Poiché una caratteristica costante delle persone con DCA è un’alterata percezione delle forme corporee, dopo aver ingerito un pasto ipercalorico queste stesse persone temono di vederle e sentirle ulteriormente compromesse e ciò le spinge a condotte di compensazione come ad esempio, la pratica di attività fisica compulsiva per eliminare calorie. A livello di medicina sportiva, è invece ormai molto conosciuta l’esistenza, evidenziata dall’osservazione clinica, della cosiddetta “triade dell’atleta” presente in molte atlete e costituita da tre sintomi tra loro correlati: l’osteoporosi, DCA ed amenorrea.
Questo rilevamento, ha fatto propendere alcuni studiosi del fenomeno dei DCA e BED a ritenere che nel mondo dell’agonismo sportivo, dove il livello della competizione è molto elevato, vi possa essere una percezione amplificata dell’importanza delle forme e dimensioni corporee e dell’attenzione ad esse rivolte, che va a sommarsi a quella già preesistente a livello socio/culturale secondo la quale l’uomo dovrebbe essere alto e muscoloso, la donna magra, là dove con “magra” si definisce una donna “bella” oltre che dotata di una maggiore autoefficacia nella disciplina sportiva di riferimento, contribuendo così al perpetuarsi di uno stereotipo che viene però erroneamente preso a modello.
La ricerca di conformarsi quanto più possibile ad esso, può ripercuotersi gravemente sulla salute. Alcuni autori, studiando questo fenomeno che in ambito di clinica medico/psicologica, può essere definito come quello di ricerca di una magrezza funzionale alla prestazione, hanno evidenziato che una percentuale molto bassa di atlete, il 22,5%, in uno studio condotto su circa duecento donne atlete, aveva un’alimentazione ed un comportamento alimentare normale mentre vi era una popolazione subclinica di tipo anoressico del 17,5% e dichiaratamente anoressica, del 4%.
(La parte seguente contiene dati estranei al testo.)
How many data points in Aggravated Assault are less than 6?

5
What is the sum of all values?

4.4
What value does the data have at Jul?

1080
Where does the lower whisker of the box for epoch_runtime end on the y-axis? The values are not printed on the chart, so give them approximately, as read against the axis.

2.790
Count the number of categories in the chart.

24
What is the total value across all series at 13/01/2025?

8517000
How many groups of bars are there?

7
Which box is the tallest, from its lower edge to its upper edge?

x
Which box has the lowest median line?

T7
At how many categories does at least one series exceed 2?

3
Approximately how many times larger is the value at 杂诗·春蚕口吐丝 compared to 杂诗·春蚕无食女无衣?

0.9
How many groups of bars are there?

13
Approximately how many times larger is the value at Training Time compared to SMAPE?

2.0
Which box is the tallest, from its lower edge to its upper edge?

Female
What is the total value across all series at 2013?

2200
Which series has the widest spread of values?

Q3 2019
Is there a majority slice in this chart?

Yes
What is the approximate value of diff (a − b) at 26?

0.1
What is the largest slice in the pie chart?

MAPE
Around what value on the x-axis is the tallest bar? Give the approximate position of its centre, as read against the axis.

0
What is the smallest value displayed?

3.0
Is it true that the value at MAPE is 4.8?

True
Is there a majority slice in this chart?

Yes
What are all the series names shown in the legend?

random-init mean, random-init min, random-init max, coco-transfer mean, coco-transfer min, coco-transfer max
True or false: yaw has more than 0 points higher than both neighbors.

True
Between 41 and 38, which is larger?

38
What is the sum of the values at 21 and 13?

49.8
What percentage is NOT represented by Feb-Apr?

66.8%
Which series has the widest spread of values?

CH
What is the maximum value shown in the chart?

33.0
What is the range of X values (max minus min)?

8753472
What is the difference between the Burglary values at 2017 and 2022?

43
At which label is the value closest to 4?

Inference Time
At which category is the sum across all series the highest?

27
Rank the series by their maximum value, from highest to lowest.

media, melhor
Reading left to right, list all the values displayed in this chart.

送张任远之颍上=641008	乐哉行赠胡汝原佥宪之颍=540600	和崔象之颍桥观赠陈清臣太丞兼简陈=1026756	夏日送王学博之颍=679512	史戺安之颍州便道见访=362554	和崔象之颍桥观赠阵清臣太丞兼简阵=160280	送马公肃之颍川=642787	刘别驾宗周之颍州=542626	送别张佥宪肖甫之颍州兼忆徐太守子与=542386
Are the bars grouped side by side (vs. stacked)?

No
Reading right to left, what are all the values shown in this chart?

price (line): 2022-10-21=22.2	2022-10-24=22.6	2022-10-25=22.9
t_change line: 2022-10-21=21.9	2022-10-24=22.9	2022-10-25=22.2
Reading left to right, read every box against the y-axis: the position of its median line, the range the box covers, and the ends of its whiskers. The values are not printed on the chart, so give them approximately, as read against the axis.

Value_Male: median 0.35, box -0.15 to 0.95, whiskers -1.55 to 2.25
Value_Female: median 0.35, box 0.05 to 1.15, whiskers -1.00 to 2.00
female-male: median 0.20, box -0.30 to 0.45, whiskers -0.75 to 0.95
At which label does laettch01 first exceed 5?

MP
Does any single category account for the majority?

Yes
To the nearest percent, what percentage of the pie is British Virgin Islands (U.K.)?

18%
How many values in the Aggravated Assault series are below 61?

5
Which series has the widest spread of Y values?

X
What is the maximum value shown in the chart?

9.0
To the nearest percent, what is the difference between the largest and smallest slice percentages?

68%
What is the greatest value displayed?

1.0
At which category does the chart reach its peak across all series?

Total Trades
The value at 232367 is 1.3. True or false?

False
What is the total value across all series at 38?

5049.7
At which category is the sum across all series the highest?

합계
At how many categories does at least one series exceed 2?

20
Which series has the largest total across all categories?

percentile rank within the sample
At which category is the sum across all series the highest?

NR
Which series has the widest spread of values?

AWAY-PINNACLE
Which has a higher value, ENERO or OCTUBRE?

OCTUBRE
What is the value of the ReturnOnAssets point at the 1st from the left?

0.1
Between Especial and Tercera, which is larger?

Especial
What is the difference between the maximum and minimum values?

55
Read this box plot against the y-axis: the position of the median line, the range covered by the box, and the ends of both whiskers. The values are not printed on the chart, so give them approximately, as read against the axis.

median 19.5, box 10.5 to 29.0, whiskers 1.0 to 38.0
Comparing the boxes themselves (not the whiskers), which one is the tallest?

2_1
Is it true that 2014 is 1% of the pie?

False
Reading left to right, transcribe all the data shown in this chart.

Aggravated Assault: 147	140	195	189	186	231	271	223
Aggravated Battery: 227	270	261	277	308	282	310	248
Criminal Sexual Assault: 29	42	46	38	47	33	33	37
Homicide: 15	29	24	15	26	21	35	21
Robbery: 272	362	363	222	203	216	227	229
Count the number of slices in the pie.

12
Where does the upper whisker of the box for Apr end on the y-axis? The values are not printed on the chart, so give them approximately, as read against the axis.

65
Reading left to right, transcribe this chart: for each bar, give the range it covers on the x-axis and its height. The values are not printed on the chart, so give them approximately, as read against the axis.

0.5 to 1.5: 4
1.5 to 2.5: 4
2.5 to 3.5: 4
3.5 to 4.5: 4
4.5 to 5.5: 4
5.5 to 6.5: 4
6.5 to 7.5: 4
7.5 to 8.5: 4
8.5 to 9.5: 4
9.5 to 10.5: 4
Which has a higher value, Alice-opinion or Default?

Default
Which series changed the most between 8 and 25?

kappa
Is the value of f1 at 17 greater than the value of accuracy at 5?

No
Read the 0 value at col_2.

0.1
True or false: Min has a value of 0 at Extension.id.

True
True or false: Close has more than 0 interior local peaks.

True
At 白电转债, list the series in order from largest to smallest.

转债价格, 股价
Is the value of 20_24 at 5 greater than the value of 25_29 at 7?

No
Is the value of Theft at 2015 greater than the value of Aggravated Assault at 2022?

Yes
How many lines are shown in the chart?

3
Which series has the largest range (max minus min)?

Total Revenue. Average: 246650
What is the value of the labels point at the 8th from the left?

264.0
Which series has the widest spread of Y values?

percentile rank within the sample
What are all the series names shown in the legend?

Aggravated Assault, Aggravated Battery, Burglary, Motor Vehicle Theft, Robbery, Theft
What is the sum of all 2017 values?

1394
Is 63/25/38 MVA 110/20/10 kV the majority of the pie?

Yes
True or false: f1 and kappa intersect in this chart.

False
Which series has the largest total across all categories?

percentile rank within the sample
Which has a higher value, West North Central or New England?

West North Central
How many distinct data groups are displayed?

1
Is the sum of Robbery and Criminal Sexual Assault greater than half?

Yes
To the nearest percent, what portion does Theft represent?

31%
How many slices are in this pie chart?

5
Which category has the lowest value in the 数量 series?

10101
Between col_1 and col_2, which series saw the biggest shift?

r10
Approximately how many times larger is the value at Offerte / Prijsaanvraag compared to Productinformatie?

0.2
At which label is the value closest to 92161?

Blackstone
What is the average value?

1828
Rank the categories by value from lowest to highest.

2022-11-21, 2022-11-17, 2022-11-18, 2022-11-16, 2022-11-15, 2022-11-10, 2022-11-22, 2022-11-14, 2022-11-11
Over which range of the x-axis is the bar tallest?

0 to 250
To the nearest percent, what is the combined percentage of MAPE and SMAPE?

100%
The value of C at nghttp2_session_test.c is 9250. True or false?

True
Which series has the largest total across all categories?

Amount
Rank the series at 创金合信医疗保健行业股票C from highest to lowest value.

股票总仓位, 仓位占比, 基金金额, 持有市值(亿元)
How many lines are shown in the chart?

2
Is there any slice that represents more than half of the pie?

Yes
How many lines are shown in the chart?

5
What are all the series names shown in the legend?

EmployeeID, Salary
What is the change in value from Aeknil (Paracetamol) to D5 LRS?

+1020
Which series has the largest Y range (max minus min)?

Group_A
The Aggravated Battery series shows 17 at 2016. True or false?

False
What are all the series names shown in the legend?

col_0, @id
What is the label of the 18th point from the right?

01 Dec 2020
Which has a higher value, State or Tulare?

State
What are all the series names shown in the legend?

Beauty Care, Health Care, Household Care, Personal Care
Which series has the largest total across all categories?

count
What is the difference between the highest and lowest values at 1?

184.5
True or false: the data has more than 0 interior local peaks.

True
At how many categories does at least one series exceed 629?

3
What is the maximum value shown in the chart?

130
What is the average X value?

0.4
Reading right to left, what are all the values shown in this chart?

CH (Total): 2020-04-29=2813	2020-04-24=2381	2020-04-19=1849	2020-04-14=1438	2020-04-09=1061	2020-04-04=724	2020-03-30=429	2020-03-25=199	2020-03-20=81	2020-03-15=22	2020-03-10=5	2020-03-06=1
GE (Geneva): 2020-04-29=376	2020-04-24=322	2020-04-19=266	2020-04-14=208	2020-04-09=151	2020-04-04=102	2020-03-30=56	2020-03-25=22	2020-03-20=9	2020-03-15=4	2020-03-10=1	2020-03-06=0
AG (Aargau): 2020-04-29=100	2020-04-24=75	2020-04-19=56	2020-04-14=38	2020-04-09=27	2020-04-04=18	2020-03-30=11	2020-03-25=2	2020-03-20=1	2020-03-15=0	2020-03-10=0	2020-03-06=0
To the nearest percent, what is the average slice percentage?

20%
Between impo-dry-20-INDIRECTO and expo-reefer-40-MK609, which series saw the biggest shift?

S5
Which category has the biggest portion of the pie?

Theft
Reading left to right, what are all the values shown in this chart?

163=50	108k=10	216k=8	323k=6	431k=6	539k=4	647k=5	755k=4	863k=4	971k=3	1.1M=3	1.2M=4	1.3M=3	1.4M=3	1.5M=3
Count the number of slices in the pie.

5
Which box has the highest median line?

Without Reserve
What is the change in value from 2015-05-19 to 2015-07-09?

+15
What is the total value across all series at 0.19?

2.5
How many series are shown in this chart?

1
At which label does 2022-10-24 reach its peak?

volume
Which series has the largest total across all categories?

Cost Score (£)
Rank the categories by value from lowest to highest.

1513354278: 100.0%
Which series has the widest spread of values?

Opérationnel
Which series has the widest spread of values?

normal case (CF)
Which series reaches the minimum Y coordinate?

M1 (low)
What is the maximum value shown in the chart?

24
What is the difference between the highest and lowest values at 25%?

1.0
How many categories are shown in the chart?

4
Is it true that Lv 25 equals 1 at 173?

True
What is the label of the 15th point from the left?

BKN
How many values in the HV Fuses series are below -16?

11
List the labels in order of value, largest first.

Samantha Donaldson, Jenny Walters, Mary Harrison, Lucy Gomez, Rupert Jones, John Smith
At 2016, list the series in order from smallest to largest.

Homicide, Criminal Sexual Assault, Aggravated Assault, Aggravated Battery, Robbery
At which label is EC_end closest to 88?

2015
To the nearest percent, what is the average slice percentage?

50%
Tra la popolazione subclinica, un’alta percentuale ricorreva a molte ore di sport settimanale e a sedute quotidiane di allenamento per dimagrire, un’alta percentuale, si nutriva in modo sempre restrittivo mentre altre si abbuffavano ricorrendo poi a lassativi e diuretici ed inducendosi il vomito (Petris, 1993). Ciò fu confermato anche da altri studi (Shwarz et al., 2005, Anshel 2004). In Norvegia sono stati anche condotti degli studi epidemiologici sulla popolazione atletica sia maschile che femminile (1620 atleti) che hanno permesso di verificare che sia le une che gli altri, in percentuali pari rispettivamente al 20% ed all’8%, possono pienamente soddisfare i criteri riportati dal DSM IV per almeno uno dei tre disturbi dell’alimentazione inclusi nel manuale.
Un particolare comune sia ad atlete che ad atleti affetti da DCA rispetto al gruppo di controllo, al di là anche dell’età è che essi sono più diffusi in coloro che praticano alcuni sport specifici come ad esempio la ginnastica ritmica e artistica, la danza ed il nuoto, soprattutto quello sincronizzato, oltre al pattinaggio artistico. Si tratta quindi di sport di tipo estetico dove l’atleta, per avere un giudizio positivo sulla propria prestazione viene valutato da giudici esterni e quindi con il metro di un giudizio che viene determinato al di fuori del proprio controllo personale diretto.
Ciò può in alcuni casi di atleti predisposti, esasperare il tentativo di migliorare la propria performance in gara sia controllando ossessivamente l’alimentazione che forzando sugli allenamenti. Negli sport di tipo estetico, il contesto con gli allenatori ed i compagni di squadra soprattutto più anziani ed esperti, influenzano fortemente la formazione ed il perseguimento di un ideale di magrezza che risulta infatti aumentato. L’ideale di magrezza inoltre, aumenta con il crescere dell’agonismo sportivo.